Un groupe de Gaspésiens de la baie des Chaleurs vient de lancer une monnaie locale en... coupant en deux des billets de banque canadiens. Chaque partie de billet, qu'ils appellent «un demi», vaut la moitié de sa valeur initiale.

Les utilisateurs sont peu nombreux pour le moment, mais le mouvement prend graduellement de l'ampleur.

Encourager l'achat local

L'idée est venue à Martin Zibeau et Patrick Dubois, initiateurs d'une coopérative de solidarité à Carleton-sur-Mer, après leur rencontre avec un touriste français originaire de Nantes, où circule une monnaie locale. Ils ont trouvé que c'était une bonne façon de favoriser les achats locaux et ont commencé à se servir de «demis» il y a quatre mois.

«En coupant nos billets en deux, on sait que personne ne va les accepter ailleurs. Ils n'ont plus de valeur à l'extérieur du réseau, explique Michelle Secours, une commerçante de Caplan, qui accepte le demi dans son atelier-boutique de vêtements. On n'a donc pas le choix de les utiliser pour des achats auprès de marchands locaux.»

Utilisation restreinte

Selon Martin Zibeau, une trentaine de personnes se servent du demi pour le moment. Il dit connaître sept ou huit petits commerçants et artisans qui l'acceptent. Une dizaine de clients ont payé de cette façon pour acheter des produits nettoyants écologiques vendus par la coopérative.

«Dernièrement, j'ai acheté de l'ail à un maraîcher et j'ai payé une réparation chez le cordonnier avec des demis, dit-il. J'en avais entre les mains, à la suite d'achats faits par des clients. Ça m'a forcé à trouver des marchands locaux qui allaient les accepter. Plutôt que d'acheter à l'épicerie de l'ail venant de la Chine, j'ai acheté de l'ail qui pousse à côté de chez nous.»

Couper des dollars

«Lancer une nouvelle devise n'est pas simple, alors on a eu l'idée de simplement couper des billets existants», dit Martin Zibeau.

Germain Belzile, professeur d'économie à HEC Montréal, trouve l'idée intéressante. «L'un des problèmes avec les initiatives de monnaies locales, c'est le risque de contrefaçon, note-t-il. Mais couper des devises canadiennes, c'est plus sûr qu'une monnaie créée de toutes pièces.»

Pas illégal...

Contrairement à une idée largement répandue, il n'est pas illégal d'endommager la monnaie canadienne. «Aucune disposition n'est prévue dans la Loi sur les banques ni dans le Code criminel à propos de la mutilation des billets de banque, explique une porte-parole de la Banque du Canada, Josianne Ménard. Cependant, les inscriptions sur des billets de banque ou leur mutilation peuvent nuire à la vérification des éléments de sécurité des billets et réduire la durée de vie de ces derniers. Le marquage ou la mutilation des billets peut aussi les empêcher d'être acceptés pour des transactions.»

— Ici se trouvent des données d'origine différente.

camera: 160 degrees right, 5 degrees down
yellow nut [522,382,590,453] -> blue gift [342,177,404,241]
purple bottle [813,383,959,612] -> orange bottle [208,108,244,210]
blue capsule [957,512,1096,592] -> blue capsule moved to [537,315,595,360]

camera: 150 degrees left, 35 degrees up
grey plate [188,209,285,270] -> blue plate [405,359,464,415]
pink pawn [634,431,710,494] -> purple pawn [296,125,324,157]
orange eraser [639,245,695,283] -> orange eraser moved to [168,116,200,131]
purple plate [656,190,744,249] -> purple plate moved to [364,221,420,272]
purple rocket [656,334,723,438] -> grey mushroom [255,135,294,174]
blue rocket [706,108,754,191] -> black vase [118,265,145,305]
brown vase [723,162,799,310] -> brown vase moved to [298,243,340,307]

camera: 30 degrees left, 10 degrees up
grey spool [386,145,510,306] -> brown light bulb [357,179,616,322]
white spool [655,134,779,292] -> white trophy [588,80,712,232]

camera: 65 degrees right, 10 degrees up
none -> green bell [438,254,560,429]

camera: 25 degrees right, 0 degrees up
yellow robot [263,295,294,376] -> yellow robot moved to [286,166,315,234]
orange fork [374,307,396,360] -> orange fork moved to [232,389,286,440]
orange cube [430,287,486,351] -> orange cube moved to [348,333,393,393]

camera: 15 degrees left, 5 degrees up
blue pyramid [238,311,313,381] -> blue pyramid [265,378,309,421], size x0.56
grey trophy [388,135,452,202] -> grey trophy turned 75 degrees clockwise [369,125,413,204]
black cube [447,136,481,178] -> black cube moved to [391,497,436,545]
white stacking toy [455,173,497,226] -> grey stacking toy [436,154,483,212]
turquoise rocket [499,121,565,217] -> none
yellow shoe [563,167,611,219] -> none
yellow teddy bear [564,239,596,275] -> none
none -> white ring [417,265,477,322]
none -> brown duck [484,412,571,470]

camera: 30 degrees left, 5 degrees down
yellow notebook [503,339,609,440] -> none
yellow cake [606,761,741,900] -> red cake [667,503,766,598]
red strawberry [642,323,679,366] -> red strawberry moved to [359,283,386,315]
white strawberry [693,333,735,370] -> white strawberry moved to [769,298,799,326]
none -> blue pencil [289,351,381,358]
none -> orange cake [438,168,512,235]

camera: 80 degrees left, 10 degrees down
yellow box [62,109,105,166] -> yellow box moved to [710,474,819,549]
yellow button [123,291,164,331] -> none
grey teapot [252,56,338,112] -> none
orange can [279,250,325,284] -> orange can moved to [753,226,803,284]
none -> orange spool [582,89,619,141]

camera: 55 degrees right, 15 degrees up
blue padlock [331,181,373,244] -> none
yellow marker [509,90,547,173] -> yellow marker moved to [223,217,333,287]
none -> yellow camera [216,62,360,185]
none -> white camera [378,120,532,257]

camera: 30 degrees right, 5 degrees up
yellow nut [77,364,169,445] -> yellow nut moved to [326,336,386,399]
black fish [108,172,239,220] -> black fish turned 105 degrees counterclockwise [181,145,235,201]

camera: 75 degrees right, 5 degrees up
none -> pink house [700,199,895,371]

Tout au plus, on souligne qu'il est «inapproprié» de mutiler la monnaie, «un symbole national et une source de fierté pour tous les Canadiens et Canadiennes», dit Mme Ménard.

Martin Zibeau souligne que les transactions avec des demis ne sont pas faites «au noir». «Les achats payés de cette façon à la coopérative sont déclarés, les taxes et les impôts sont payés», dit-il.

... mais risqué

Officiellement, une moitié de 20$ ne vaut rien sans la deuxième moitié. Tant que les utilisateurs trouvent des gens prêts à accepter leurs demi-billets et à leur accorder une valeur de 10$, tout va bien. «Mais si les commerçants qui les acceptaient auparavant changent d'idée et les refusent, ils ne valent plus rien, souligne Alain Paquet, professeur à l'École des sciences de la gestion de l'UQAM. En altérant la monnaie, je risque de perdre mon 20$. Et il n'y a aucun recours le jour où plus personne ne l'accepte.»

«Le jour où ça fera patate, les gens pourront toujours se regrouper pour recoller les moitiés de billets», fait remarquer Germain Belzile. Mais il faudra alors le même numéro de série sur les deux parties.

Si le mouvement prend de l'ampleur, il pourrait être coûteux pour la Banque du Canada de remplacer les billets coupés, note aussi Alain Paquet.